Graham Warwick/ATLANTA

WORKMANSHIP problems with wire harnesses in five F-16A/B Mid-Life Update (MLU) flight-test aircraft modified by Lockheed Martin are seriously threatening plans to begin operational test and evaluation in Europe in May.

Fort Worth, Texas-based Lockheed Martin says that below-specification solder joints on some wire harnesses in the five trial-verification-installation (TVI) aircraft "...are not a safety-of-flight issue". The company is "...working to resolve the concerns" of the four European F-16 operators in the MLU programme, which, it says, have not yet decided whether to delay testing.

Four of the five TVI aircraft have been flown. A US Air Force F-16A and Royal Danish Air Force F-16B are being used for development testing at Edwards AFB, California. Three TVI aircraft - a Belgian A, a Netherlands B and a Norwegian A - are scheduled to begin operational tests at Leeuwarden AB in the Netherlands in early May.

Four lead-the-fleet (LTF) MLU kit installations are under way at four European depots, meanwhile, and these F-16s are scheduled to enter operational testing in August. Wiring harnesses on these aircraft meet the specification, Lockheed Martin says.

One of the TVI aircraft - the Belgian air force F-16A - has yet to be flown at Lockheed Martin, because of additional work occasioned by the Dassault Electronique Carapace electronic-warfare-system installation unique to Belgian F-16s. Lockheed Martin says that it had to mock-up the installation because Carapace hardware was not available.

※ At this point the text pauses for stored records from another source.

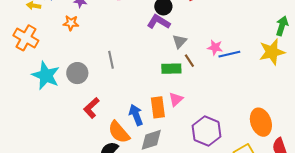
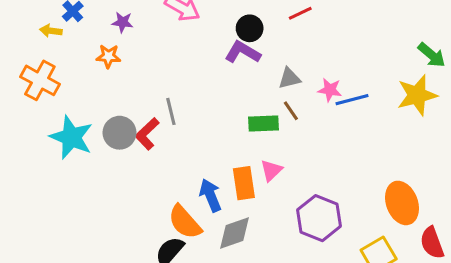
green arrow: (282, 26) -> (432, 55), turned 114
gray triangle: (180, 41) -> (289, 78), moved, turned 35
red L-shape: (91, 108) -> (147, 134), moved

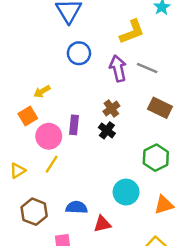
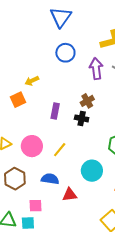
black cross: (107, 130) -> (82, 118), turned -32
pink circle: (49, 136) -> (32, 146), moved
yellow line: (52, 164) -> (60, 150), moved

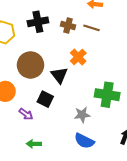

Lockheed Martin is producing the MLU kits for installation by European depots and says that kit shipments for the LTF aircraft will be completed in April, with delivery of the Texas Instruments modular mission-computer and Hazeltine combined interrogator/transponder. These were behind the original schedule, but will be installed in time, for flight-testing.

A $363 million MLU development contract was awarded in July 1991, and Lockheed Martin is producing 314 kits to update European F-16s under a $721 million contract awarded in August 1993. Production deliveries will begin in October, with depot modification starting in January 1997.